Nós encontramos que, de fato, os três auto-anticorpos diminuíram a inativação proteolítica do FVIII induzida pela APC. A inibição da inativação foi parcial, entretanto, e a repressão de outros processos proteolíticos não pôde ser descontada. No momento, o FIXa Pé conhecido por inativar o FVIII pela clivagem na Arg336 e todos os três auto-anticorpos estudados inibiram a ligação do FIXa ao FVIII. É possível que a inibição da ligação do FVIII ao FIXa tenha contribuído para os mecanismos protetores observados. Tem sido relatado que a remoção do FVIII da circulação envolve proteínas relacionadas com receptores de lipoproteína de baixa densidade (LRP) nas células.
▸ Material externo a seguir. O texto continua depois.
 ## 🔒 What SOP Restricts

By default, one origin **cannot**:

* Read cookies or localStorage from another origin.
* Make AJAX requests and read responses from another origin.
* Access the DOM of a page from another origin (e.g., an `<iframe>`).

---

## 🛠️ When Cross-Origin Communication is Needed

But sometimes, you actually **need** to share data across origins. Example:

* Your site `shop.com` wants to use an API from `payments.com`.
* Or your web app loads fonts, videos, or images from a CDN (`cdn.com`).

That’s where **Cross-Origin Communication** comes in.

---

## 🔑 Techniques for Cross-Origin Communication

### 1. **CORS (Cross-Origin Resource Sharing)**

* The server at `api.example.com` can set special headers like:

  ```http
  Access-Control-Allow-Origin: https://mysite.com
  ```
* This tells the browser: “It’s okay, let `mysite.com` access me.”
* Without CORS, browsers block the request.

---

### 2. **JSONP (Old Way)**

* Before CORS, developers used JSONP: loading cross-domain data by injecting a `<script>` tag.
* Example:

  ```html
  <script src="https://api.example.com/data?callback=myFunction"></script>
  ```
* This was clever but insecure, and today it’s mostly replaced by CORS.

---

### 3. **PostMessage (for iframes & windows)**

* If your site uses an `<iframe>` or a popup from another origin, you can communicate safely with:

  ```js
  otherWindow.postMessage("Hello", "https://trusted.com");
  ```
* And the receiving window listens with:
Embora as regiões de ligação para LRP tenham sido encontradas em ambos os domínios A2 e C2, nós ao pudemos descartar completamente a possibilidade de que os auto-anticorpos que nós estudamos também protejam o FVIII circulante dos pacientes do sistema de captura mediado por célula pelo bloqueio de uma região ainda desconhecida no domínio A3-C1 para LRP que participe na interação com o LRP. Todavia, nosso estudo demonstrou claramente que os auto-anticorpos de tipo 2 bloquearam a ligação do FVIII com a anidro-APC e ligaram-se a um peptídio sintético (His2009-Val2018) contendo o sítio de ligação a APC. Os achados sugerem que a inibição da clivagem proteolítica pela APC contribui ao menos em parte para a persistência do FVIII:Ag na circulação.
Nosso estudo demonstrou diretamente pela primeira vez a presença de imuno-complexos ao FVIII circulante em pacientes com hemofilia A adquirida. Os auto-anticorpos manifestaram feições fenotípicas características de inibidores de tipo 2, embora os epítopos parecessem localizados nos domínios A3-C1 do FVIII; um achado incomum. Nós também encontramos que a proteção do FVIII à proteólise mediada pela APC pelos auto-anticorpos de tipo 2 ligados ao FVIII deve contribuir para a presença desses imuno-complexos. Sendo a hemofilia adquirida vista como uma doença auto-imune causada por reações simples de antígeno-anticorpo, a demonstração de imuno-complexos circulantes nessas circunstâncias proporciona luz adicional aos aspectos patofisiológicos das desordens auto-imunes.